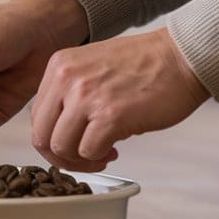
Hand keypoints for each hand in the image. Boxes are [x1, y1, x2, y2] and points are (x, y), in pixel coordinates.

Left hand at [31, 27, 209, 171]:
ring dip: (81, 160)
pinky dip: (99, 158)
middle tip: (82, 158)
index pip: (37, 115)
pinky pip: (89, 152)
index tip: (72, 142)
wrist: (182, 57)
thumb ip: (70, 92)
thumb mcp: (91, 66)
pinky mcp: (111, 116)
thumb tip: (60, 128)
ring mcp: (87, 97)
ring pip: (62, 147)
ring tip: (102, 154)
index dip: (52, 137)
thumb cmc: (145, 64)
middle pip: (42, 135)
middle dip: (61, 156)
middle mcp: (67, 79)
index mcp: (59, 67)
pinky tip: (114, 150)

What the task requires
Retype each line of the listing above word for word. Exclude the pictures.

Response
Hand keypoints for each hand in the image. Boxes are [x1, y1, x2, y2] and points are (x, y), in pixel coordinates.

Left hand at [31, 27, 209, 171]:
ring dip: (81, 160)
pinky dip: (99, 158)
middle tip: (82, 158)
index pip: (37, 115)
pinky pip: (89, 152)
index tip: (72, 142)
wrist: (182, 57)
thumb ip: (70, 92)
thumb mcp: (91, 66)
pinky mcp: (111, 116)
thumb tip: (60, 128)
ring mcp: (87, 97)
ring pip: (62, 147)
ring tip: (102, 154)
index dip: (52, 137)
thumb cmc: (145, 64)
middle pip: (42, 135)
middle dip: (61, 156)
middle mcp: (67, 79)
index mcp: (59, 67)
pinky tip: (114, 150)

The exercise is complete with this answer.